# 1 Channel of 4 Channel Amp Failed



## TEKWRX (May 30, 2017)

After taking a long break from car audio, I slowly started to get back into it after I replaced the surround on my JL 10W6v2 that hasn't worked for many years. Once I got that up and running, I replaced my door speakers with Focal 6A1's and got a new head unit to run active (Pioneer FH-X730BS). I re-checked my wiring and ran new speaker wire for the tweeters to allow active mode, and all seemed good. I have been trying to get the tuning done over the last few days. Anyway, today I notice I have no sound output out of the left door 6.5". I check everything. Swapped RCA cables, swapped drivers, checked to see I have continuity back at the amp (reads 4ohm at the amp, so I know the speaker wire is good). 

The only thing it has to be is that the rear left channel failed on the amp, right? How can I check? What would cause something like that? The rear right channel is working fine. The amp in question is a Polk Carbon MOMO C400.4. I'd like to get it back up and running because I have the matching Polk C500.1 for the sub. I'd hate to have to look for a new setup just as I was getting back into the hobby, especially because I'm out of work right now and don't have much money for new gear unless I can sell a few things first.

******

▶ [Problems and tasks]
**a.** Answer these from the post about the failed amp channel, one line each:
(i) Which speakers went into the doors?
(ii) What resistance reading was taken at the amp?
(iii) Which amp is used for the sub?
**b.** In the post about the failed amp channel, shorten the paragraph beginning "The only thing it has to be" while keeping its main facts.
**c.** From the post about the failed amp channel, output the passage word for word. Begin at the words "After taking a"; stop after "wire is good).".

******

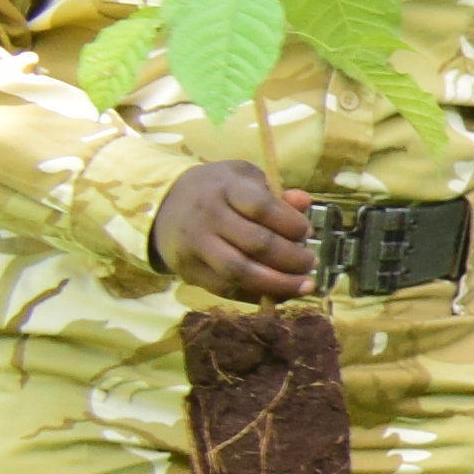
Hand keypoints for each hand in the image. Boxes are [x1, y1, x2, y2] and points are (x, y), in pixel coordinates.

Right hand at [149, 159, 313, 303]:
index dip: (291, 223)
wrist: (162, 205)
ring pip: (240, 272)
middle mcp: (208, 217)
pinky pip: (226, 289)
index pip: (262, 208)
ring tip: (304, 285)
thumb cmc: (216, 190)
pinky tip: (279, 294)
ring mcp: (196, 247)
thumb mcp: (243, 177)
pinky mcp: (189, 271)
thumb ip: (275, 192)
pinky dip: (256, 295)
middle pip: (256, 244)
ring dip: (278, 284)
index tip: (307, 232)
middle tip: (311, 262)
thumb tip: (304, 202)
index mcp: (225, 189)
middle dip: (292, 258)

******

▶ [Numbered answers]
**a.**
(i) Focal 6A1's
(ii) 4ohm
(iii) Polk C500.1

**b.** The poster suspects the rear left channel of the amp has failed, since the rear right channel works fine, and asks how to check this and what could cause it. The amp is a Polk Carbon MOMO C400.4, and the poster wants to repair it because they also have the matching Polk C500.1 for the sub. Being out of work with little money, they would rather not buy a new setup unless they can sell a few things first.

**c.**
After taking a long break from car audio, I slowly started to get back into it after I replaced the surround on my JL 10W6v2 that hasn't worked for many years. Once I got that up and running, I replaced my door speakers with Focal 6A1's and got a new head unit to run active (Pioneer FH-X730BS). I re-checked my wiring and ran new speaker wire for the tweeters to allow active mode, and all seemed good. I have been trying to get the tuning done over the last few days. Anyway, today I notice I have no sound output out of the left door 6.5". I check everything. Swapped RCA cables, swapped drivers, checked to see I have continuity back at the amp (reads 4ohm at the amp, so I know the speaker wire is good).